My last post included a traditional British scone recipe, and American readers immediately wrote in (on the blog and on Facebook) and said, That sounds great. Can I add cranberries, chocolate chips, and marshmallows? The answer is, of course you can, and it may taste great, but it won’t be a British scone, it’ll be more like a British brownie.

Why is a brownie like a scone? Because once it crosses international boundaries you can’t recognize it.

Irrelevant Photo #2. Dorset. Photographer, Ida Swearingen

Irrelevant Photo #2. Dorset. Photographer, Ida Swearingen

Let’s start with the American scone. It’s great, but it’s got only the faintest relationship to the original. Which is British, and a cousin to the American baking powder biscuit—plain, round, workaday, and delicious. Usually. If it comes in cellophane, be suspicious. It’s usually a little sweeter than a baking powder biscuit, and sometimes comes with raisins, which for reasons I don’t expect to ever understand are called fruit. I mean, yes, they are fruit, in a dried-up sort of way, but the world’s full of fruit. We don’t insist on calling a carrot “vegetable” instead of “carrot,” do we?
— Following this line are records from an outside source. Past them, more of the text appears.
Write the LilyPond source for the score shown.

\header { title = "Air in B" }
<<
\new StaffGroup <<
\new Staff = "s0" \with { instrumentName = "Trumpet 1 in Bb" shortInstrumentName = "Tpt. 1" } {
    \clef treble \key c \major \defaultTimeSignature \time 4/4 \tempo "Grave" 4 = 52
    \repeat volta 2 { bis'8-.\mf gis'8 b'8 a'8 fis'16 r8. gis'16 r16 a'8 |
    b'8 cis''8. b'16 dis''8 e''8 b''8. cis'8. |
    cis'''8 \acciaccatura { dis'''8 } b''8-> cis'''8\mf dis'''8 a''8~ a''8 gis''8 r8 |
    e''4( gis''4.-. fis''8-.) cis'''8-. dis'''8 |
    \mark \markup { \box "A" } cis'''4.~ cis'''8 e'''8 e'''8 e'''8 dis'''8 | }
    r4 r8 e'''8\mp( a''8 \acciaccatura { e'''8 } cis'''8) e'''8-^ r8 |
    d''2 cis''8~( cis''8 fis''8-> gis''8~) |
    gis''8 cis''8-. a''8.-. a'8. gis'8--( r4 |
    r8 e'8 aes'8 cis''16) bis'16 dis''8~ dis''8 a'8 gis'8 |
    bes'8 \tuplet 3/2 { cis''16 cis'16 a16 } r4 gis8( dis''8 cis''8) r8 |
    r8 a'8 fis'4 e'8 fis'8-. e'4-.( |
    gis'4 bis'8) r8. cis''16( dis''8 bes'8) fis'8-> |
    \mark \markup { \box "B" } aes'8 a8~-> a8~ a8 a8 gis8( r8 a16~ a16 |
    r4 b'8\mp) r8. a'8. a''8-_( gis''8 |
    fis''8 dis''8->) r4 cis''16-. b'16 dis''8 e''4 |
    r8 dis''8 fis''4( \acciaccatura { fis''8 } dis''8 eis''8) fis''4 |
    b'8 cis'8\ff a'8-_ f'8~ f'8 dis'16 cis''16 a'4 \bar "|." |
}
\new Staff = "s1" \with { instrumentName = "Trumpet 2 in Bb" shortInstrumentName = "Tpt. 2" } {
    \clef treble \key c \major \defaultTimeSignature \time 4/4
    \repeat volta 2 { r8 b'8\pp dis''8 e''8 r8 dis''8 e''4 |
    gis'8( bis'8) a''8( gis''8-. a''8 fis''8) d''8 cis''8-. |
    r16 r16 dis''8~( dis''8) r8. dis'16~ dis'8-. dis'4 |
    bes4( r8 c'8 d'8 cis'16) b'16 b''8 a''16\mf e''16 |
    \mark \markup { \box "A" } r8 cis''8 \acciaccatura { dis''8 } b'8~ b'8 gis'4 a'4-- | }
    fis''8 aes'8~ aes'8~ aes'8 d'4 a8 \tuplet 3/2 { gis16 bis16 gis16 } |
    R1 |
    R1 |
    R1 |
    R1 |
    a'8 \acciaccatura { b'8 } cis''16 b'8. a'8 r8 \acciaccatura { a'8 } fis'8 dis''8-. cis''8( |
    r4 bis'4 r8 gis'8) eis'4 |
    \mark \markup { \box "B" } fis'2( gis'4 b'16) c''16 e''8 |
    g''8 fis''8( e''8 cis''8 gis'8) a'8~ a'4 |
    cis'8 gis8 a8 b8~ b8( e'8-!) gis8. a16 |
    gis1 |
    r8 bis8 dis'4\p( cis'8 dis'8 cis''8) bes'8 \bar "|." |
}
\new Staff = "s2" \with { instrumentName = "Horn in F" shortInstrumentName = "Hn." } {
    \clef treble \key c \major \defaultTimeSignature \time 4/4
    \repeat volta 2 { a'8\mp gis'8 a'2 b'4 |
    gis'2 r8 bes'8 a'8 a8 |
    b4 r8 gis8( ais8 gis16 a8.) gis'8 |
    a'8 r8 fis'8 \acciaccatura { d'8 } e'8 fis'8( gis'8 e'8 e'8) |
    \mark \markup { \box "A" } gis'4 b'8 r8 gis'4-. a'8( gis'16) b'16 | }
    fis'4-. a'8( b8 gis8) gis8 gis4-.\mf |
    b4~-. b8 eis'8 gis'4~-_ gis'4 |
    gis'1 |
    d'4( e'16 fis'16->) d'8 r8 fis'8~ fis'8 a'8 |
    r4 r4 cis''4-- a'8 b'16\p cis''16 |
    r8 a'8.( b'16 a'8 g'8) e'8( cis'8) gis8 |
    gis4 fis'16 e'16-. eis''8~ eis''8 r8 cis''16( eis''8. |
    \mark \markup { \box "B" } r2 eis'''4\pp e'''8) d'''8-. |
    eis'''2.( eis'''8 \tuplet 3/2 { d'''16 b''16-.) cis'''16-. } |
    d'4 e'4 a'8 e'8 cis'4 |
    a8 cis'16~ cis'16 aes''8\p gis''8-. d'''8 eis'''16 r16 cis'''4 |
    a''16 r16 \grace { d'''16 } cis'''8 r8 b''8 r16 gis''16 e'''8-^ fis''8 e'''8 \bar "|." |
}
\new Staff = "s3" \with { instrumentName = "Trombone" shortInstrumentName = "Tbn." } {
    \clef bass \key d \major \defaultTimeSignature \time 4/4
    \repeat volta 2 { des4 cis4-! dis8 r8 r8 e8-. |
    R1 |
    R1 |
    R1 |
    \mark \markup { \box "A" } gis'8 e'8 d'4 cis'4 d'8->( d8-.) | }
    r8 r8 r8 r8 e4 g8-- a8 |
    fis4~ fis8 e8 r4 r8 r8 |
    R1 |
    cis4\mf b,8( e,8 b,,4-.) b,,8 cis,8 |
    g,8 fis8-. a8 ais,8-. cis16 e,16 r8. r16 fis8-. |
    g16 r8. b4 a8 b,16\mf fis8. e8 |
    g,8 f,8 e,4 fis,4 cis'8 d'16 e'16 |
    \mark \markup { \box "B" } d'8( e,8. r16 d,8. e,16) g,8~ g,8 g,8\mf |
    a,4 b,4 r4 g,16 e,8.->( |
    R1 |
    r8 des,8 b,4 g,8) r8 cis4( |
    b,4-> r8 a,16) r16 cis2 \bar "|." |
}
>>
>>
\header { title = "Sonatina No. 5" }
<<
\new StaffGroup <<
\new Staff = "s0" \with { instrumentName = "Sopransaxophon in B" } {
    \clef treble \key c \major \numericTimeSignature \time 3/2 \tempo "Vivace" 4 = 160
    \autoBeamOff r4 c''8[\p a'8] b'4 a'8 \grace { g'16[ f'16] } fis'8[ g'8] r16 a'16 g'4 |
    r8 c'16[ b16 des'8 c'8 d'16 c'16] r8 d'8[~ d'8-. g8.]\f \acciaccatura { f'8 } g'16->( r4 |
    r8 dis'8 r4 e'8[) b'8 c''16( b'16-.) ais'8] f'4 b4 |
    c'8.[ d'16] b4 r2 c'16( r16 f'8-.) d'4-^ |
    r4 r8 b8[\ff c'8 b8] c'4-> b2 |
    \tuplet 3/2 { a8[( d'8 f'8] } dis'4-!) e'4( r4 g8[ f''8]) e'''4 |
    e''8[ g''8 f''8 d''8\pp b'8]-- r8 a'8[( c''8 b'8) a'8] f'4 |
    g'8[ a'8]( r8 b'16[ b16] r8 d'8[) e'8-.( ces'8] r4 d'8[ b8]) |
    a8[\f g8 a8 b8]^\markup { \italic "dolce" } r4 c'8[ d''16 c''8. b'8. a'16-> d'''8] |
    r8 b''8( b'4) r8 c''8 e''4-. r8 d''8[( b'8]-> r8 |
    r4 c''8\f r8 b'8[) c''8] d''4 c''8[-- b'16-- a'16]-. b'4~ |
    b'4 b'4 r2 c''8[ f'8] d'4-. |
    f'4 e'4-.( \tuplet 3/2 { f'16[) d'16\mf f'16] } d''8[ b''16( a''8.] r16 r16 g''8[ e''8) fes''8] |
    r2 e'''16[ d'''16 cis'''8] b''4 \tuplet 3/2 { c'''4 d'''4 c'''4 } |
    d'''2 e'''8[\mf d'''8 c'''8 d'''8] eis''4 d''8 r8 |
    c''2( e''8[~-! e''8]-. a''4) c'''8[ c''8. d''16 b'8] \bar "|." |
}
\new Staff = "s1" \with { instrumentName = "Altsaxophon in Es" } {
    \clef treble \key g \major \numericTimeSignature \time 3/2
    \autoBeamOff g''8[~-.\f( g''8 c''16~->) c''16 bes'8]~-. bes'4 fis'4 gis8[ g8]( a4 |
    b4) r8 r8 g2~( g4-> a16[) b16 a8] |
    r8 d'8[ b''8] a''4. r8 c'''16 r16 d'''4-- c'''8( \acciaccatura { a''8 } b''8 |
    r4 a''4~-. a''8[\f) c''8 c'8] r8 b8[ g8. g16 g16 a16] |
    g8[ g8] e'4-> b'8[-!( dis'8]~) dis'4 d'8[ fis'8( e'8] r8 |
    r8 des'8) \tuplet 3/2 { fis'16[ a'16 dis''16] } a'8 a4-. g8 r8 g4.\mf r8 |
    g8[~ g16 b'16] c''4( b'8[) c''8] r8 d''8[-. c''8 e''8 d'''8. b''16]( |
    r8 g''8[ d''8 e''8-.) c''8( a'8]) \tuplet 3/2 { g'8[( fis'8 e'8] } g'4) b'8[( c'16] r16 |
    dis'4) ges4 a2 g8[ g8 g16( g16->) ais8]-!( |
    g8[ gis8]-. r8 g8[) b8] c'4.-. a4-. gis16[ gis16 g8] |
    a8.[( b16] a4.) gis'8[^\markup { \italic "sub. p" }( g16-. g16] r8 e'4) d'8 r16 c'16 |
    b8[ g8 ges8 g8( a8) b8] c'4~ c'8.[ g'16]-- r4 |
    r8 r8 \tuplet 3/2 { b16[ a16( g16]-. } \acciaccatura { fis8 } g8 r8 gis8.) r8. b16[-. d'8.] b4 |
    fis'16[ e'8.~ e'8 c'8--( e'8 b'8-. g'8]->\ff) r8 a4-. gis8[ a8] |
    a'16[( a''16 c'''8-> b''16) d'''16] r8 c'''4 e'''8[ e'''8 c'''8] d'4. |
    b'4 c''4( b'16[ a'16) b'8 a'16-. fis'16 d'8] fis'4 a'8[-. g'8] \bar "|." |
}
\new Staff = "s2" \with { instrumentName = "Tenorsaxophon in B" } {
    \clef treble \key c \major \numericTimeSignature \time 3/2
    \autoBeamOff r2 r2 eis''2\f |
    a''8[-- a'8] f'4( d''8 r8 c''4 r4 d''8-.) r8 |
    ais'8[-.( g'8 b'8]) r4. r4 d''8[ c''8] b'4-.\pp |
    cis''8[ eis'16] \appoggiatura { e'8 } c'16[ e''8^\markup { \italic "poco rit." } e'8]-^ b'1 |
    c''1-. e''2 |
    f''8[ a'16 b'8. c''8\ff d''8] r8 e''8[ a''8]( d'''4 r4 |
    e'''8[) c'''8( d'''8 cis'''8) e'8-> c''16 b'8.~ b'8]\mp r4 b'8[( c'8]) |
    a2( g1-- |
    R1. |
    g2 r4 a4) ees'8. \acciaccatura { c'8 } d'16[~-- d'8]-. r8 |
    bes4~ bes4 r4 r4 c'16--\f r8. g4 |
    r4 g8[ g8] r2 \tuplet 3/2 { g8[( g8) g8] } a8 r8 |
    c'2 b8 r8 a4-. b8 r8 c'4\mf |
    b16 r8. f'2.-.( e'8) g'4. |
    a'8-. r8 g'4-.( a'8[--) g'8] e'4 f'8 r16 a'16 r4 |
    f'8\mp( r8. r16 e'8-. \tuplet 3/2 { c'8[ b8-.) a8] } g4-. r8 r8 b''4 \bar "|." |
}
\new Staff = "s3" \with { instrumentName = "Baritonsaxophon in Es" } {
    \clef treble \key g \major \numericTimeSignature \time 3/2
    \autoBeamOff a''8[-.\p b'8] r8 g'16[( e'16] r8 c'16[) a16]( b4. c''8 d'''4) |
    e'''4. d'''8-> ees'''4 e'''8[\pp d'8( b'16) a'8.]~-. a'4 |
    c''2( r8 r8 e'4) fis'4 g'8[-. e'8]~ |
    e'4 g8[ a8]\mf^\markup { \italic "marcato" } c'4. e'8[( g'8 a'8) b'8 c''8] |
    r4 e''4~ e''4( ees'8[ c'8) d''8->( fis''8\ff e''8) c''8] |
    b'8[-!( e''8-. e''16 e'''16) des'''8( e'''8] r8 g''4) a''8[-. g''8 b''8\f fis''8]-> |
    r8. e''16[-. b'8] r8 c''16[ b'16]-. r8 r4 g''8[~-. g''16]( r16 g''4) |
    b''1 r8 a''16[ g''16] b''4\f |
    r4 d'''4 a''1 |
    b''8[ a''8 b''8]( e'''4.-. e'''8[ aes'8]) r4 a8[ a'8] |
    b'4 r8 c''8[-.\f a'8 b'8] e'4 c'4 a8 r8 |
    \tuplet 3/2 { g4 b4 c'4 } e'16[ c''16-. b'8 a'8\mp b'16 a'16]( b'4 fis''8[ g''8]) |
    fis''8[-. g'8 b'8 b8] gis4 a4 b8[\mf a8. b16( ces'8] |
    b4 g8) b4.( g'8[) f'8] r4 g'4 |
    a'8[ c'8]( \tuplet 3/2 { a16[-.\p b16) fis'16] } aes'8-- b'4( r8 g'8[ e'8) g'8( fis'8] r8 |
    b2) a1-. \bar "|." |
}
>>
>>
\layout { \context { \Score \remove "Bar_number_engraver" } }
Never mind. The fruit scone has raisins. The cheese scone has cheese. The plain scone doesn’t have either one. And the scone with ginger and lemon and blueberries and chocolate chips and deep-fried Mars bars? It doesn’t exist. But the cream tea does exist. It’s tea with two plain scones, jam, and clotted cream, which is cream that’s been beatified. If you see one and you’re not in (a) a highway café or (b) a railroad café, try it.

The American scone is a British scone on steroids. Triple the sugar, double the shortening, quadruple the size, and add every kind of fruit and candy you can think of. Exactly when every American turned into a Texan (you know: Everything we have is bigger, and everything bigger is better) I don’t know, but somehow we did. Or it looks that way from here.

What about the brownie? The British call anything dark, slab-shaped, and sweetened a brownie. Mind you, I’ve had a few over here that were delicious, but if I see them advertised I approach the display case with extreme caution. Wild Thing ordered one in London once. It looked pretty reasonable in the display case but turned up at the table decked out with ice cream, whipped cream, chocolate sauce, and a blood-pressure monitor. The theory must be that if it’s American and you go over the top with it, it must be authentic. I mean, look what the bloody Americans do to the scone.